Und falls dein Buch noch nicht erstellt ist, ist jetzt der richtige Moment. Erstelle dein erstes illustriertes Buch auf MakerBook und nutze jeden Schritt im Erstellungsprozess als Content für deine künftige Zielgruppe.


Häufig gestellte Fragen

Brauche ich als Autor eine professionelle Seite oder reicht ein persönliches Konto?

Ein persönliches Konto, das zu einem Creator-Konto (Instagram) umgewandelt wird, oder eine Seite (Facebook) ist ideal. So hast du Zugriff auf Statistiken und Werbewerkzeuge, ohne die Spontaneität eines menschlichen Profils zu verlieren.
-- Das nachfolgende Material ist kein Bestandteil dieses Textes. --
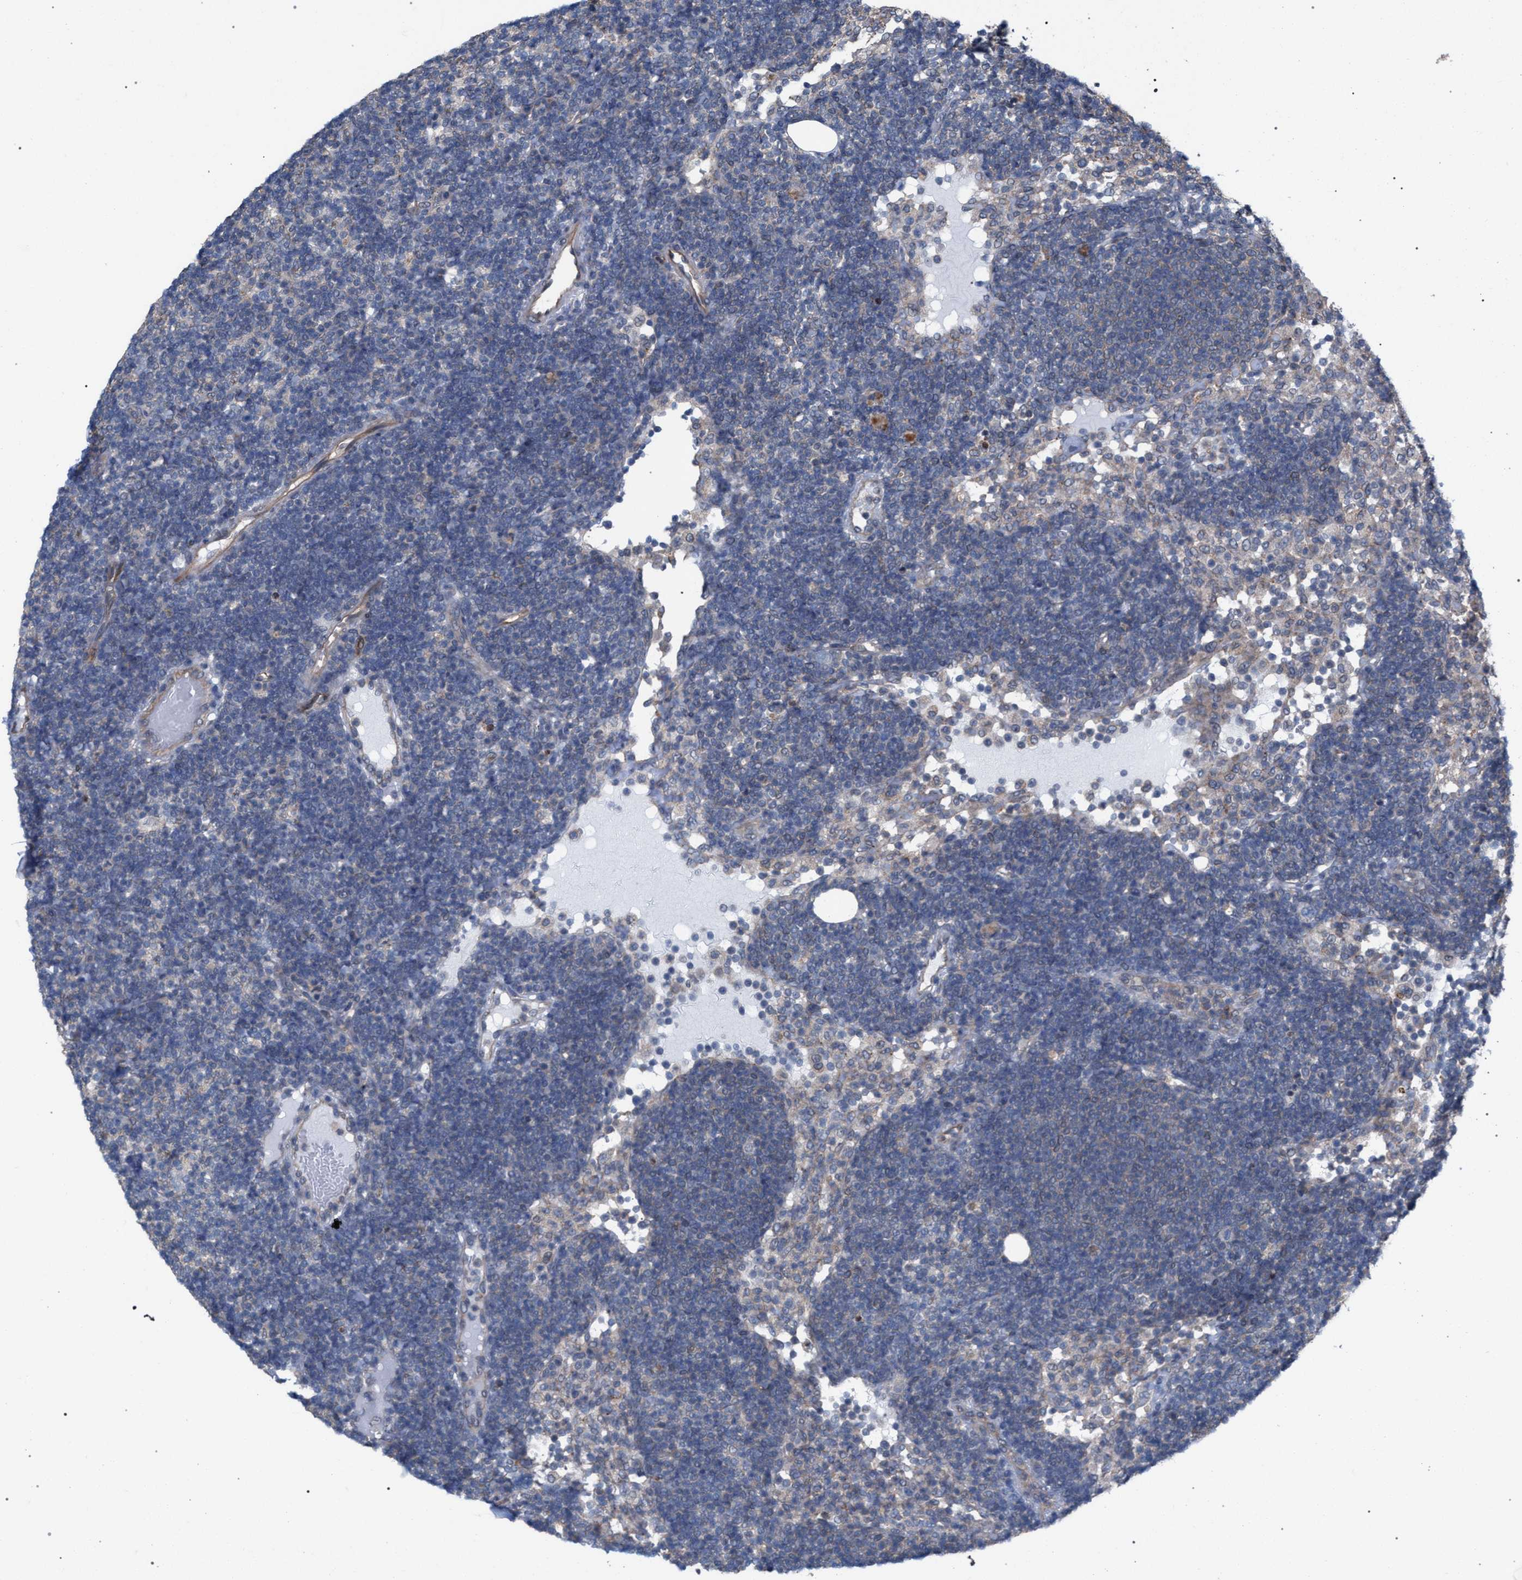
{"staining": {"intensity": "negative", "quantity": "none", "location": "none"}, "tissue": "lymph node", "cell_type": "Germinal center cells", "image_type": "normal", "snomed": [{"axis": "morphology", "description": "Normal tissue, NOS"}, {"axis": "morphology", "description": "Carcinoid, malignant, NOS"}, {"axis": "topography", "description": "Lymph node"}], "caption": "Germinal center cells show no significant staining in normal lymph node. (Brightfield microscopy of DAB (3,3'-diaminobenzidine) IHC at high magnification).", "gene": "ARPC5L", "patient": {"sex": "male", "age": 47}}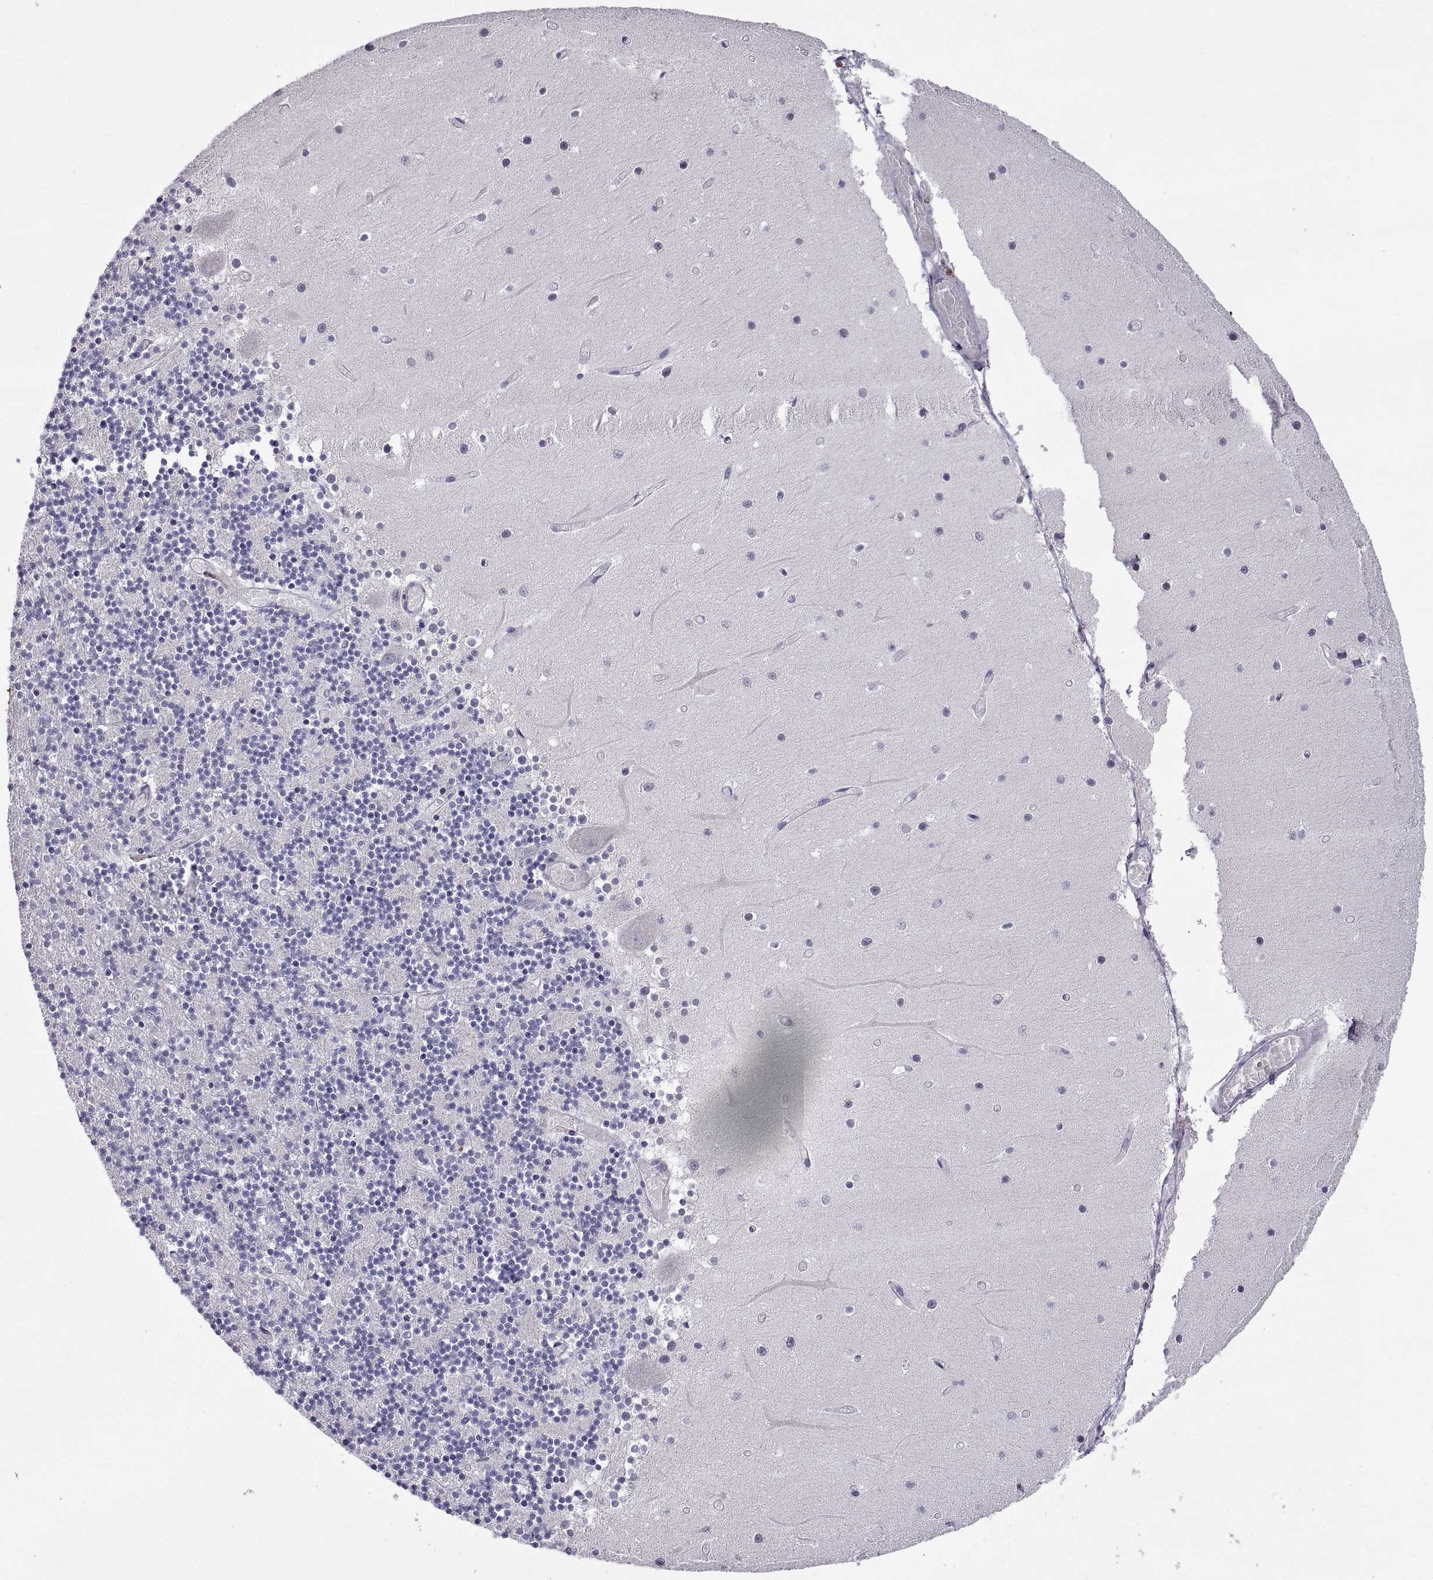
{"staining": {"intensity": "negative", "quantity": "none", "location": "none"}, "tissue": "cerebellum", "cell_type": "Cells in granular layer", "image_type": "normal", "snomed": [{"axis": "morphology", "description": "Normal tissue, NOS"}, {"axis": "topography", "description": "Cerebellum"}], "caption": "Protein analysis of unremarkable cerebellum shows no significant positivity in cells in granular layer. (DAB immunohistochemistry (IHC), high magnification).", "gene": "DOK3", "patient": {"sex": "female", "age": 28}}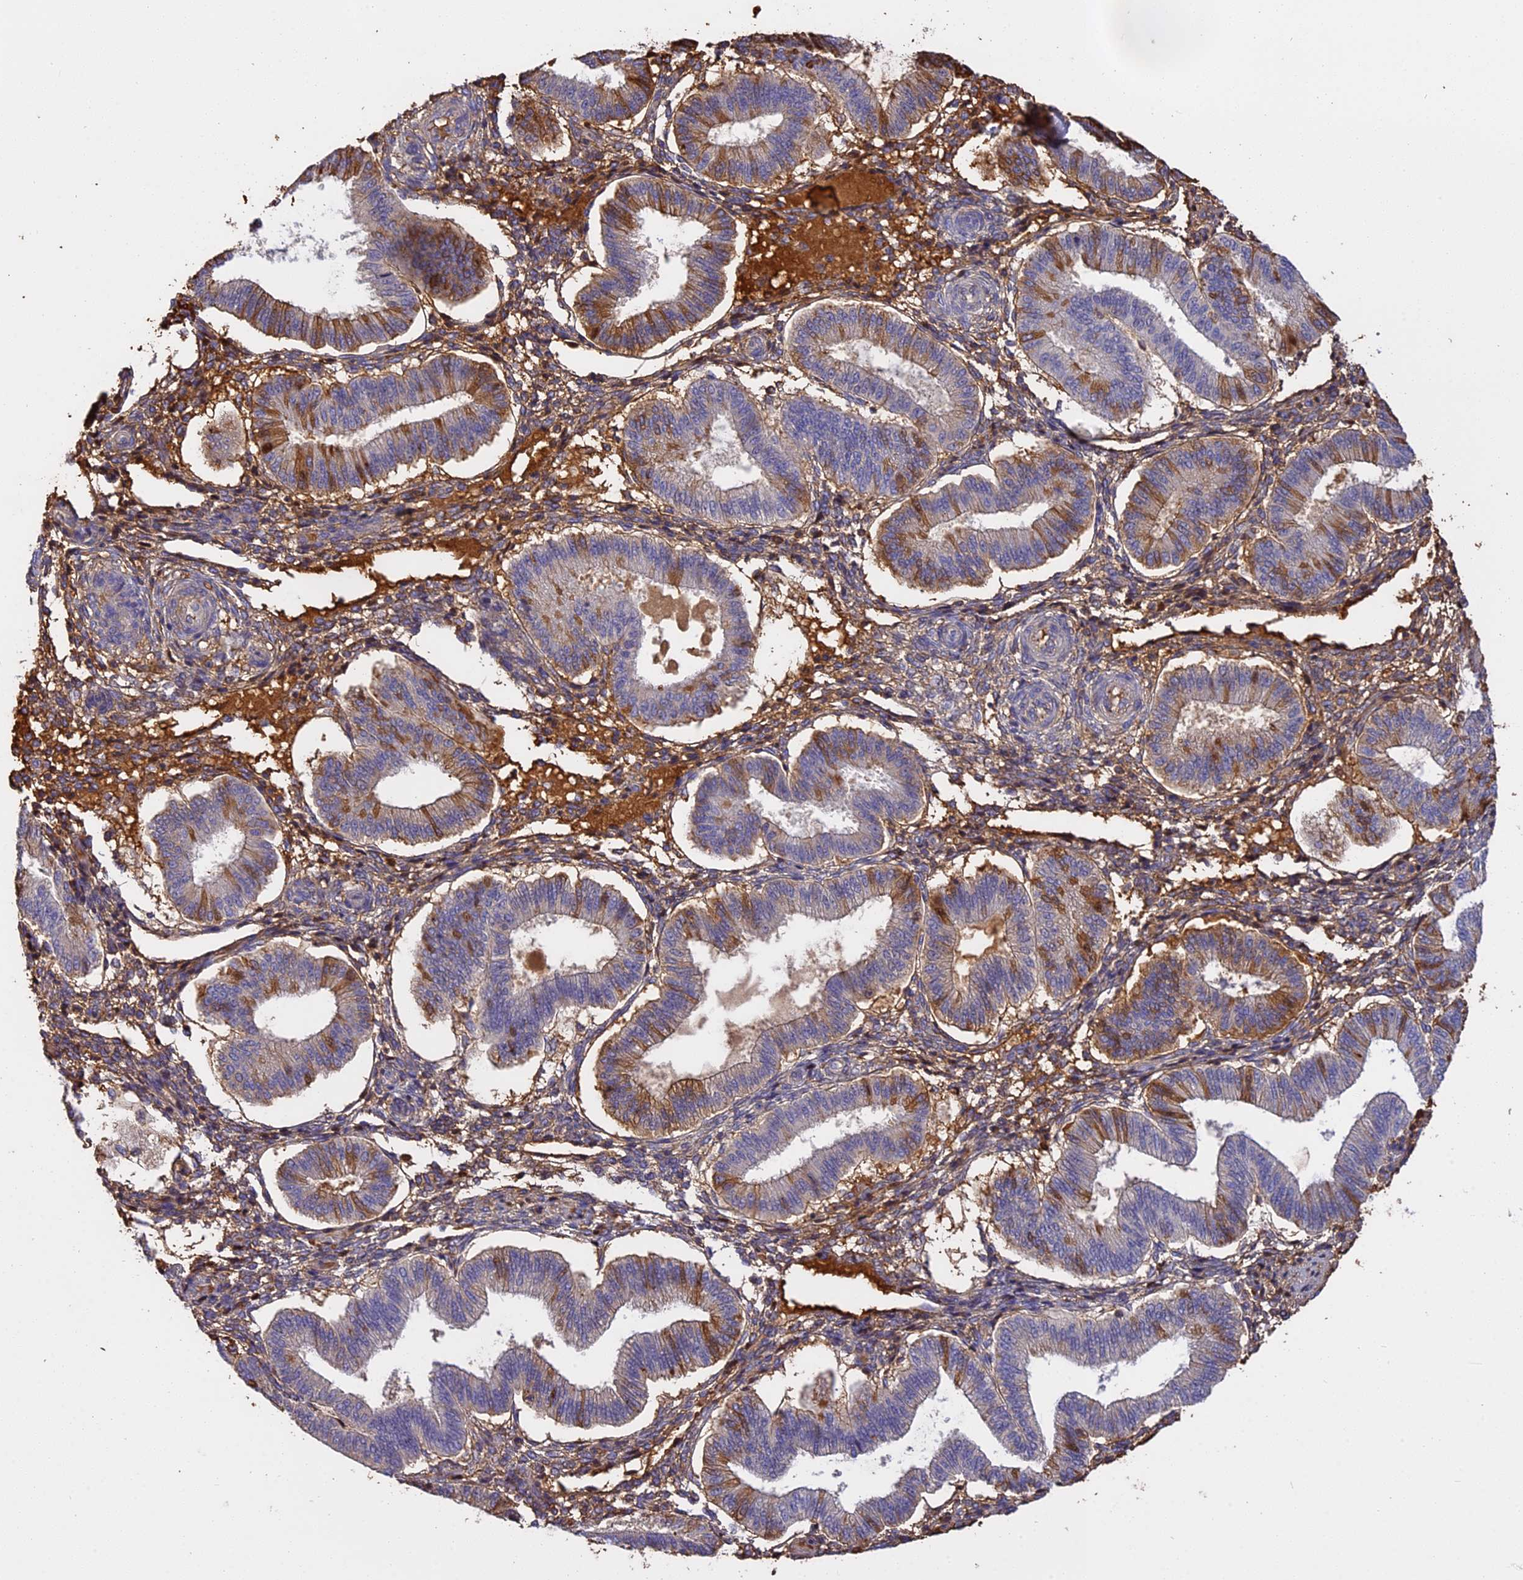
{"staining": {"intensity": "weak", "quantity": "25%-75%", "location": "cytoplasmic/membranous"}, "tissue": "endometrium", "cell_type": "Cells in endometrial stroma", "image_type": "normal", "snomed": [{"axis": "morphology", "description": "Normal tissue, NOS"}, {"axis": "topography", "description": "Endometrium"}], "caption": "DAB immunohistochemical staining of unremarkable human endometrium reveals weak cytoplasmic/membranous protein expression in approximately 25%-75% of cells in endometrial stroma.", "gene": "CFAP119", "patient": {"sex": "female", "age": 39}}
Wie lange dauert es, bis ich Follower habe, die sich für mein Buch interessieren?

Mit 3 bis 4 Beiträgen pro Woche und echtem Austausch mit der Community sind erste Ergebnisse nach 4 bis 8 Wochen sichtbar. Geduld ist die wichtigste Fähigkeit für Autoren in den sozialen Medien.

Muss ich mein Gesicht auf meiner Autoren-Seite zeigen?

Nicht zwingend, aber sehr empfehlenswert. Inhalte mit einem menschlichen Gesicht erzeugen durchschnittlich 3-mal mehr Engagement. Du kannst mit Fotos deines Buches beginnen und dein Gesicht nach und nach einbringen.

TikTok oder Instagram für einen Kinderbuchautor?

Beides funktioniert. Instagram eignet sich besser für statische Bilder und erreicht eine Zielgruppe zwischen 25 und 40 Jahren. TikTok ermöglicht ein schnelleres organisches Wachstum und erreicht auch jüngere Eltern. Wenn du dich entscheiden musst, starte mit der Plattform, die du bereits privat nutzt.